Gladys 4 - Voice Recognition

Congratulations @damalgos and good luck :grin:

So to answer your question, I’ve made progress on a module, here’s what it does currently (all backend):

  • install the rhasspy container (which contains all the elements to understand and speak)
  • configure the container (still in progress)
  • retrieve the voice content and send it to Gladys
  • Gladys responds to rhasspy which speaks through the speaker

There’s still a lot to do:

  • the entire front end, I haven’t done anything and I’m a bit lazy I don’t like it too much but I’ll have to get to it when the backend is good)
  • Proper installation of rhasspy with a good config
  • Retrieve Mozilla’s database for understanding which is very comprehensive, downloading a large base can cause technical problems
  • Configuration of everything related to languages

That’s it for the news, I’ll try to make some progress on it if possible, at least to have a clear base that’s easy to pick up / help with on this subject.

Thanks for your replies!
Congratulations to you and sorry for your sleepovers :joy:

Okay, I’m not expecting any issues :wink:

@damalgos, in my opinion, we won’t see him again anytime soon, he’s come across something to program that no matter what he does will always be full of bugs!!! I’ve been at it for fifteen years of code and it still bugs out regularly, curiously a lot more in the last 2/3 years, they say it’s the programmed adolescence!! :rofl:

Otherwise, for those interested, I came across this, it’s recent and it looks powerful

Create your own voice recognition. Python library: vosk

Alright, I’m reviving this thread…
Did you see this? VoiceGPT - Voice Assistant That Uses The ChatGPT Chatbot
Couldn’t we adapt it to Gladys?

Hello. It’s based on Google Cloud Speech-to-Text API so everything you say goes to Google. I don’t think that’s the idea with Gladys Assistant :neutral_face:

I’m well aware of that, but… Compatibility between Google Home and OpenAI means we’re already going through external servers for certain integrations.
Recognition could only occur when a trigger (button) is activated…
That’s the idea of the (rather simple) script I was highlighting here.

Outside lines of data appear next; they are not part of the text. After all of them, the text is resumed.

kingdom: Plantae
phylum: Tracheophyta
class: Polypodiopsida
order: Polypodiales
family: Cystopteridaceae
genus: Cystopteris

@GBoulvin the problem with this kind of solution is the hardware: if you want speech recognition that works well you need dedicated hardware for that (multiple microphones, a speaker for responses + a Raspberry Pi or other), all added up, is it realistic (economically and functionally) to have a setup that is much more expensive and less capable than a Google Home / Amazon Echo Dot?

If you’re going to use Google’s speech-to-text API anyway, why not just buy a Google Home for 29€?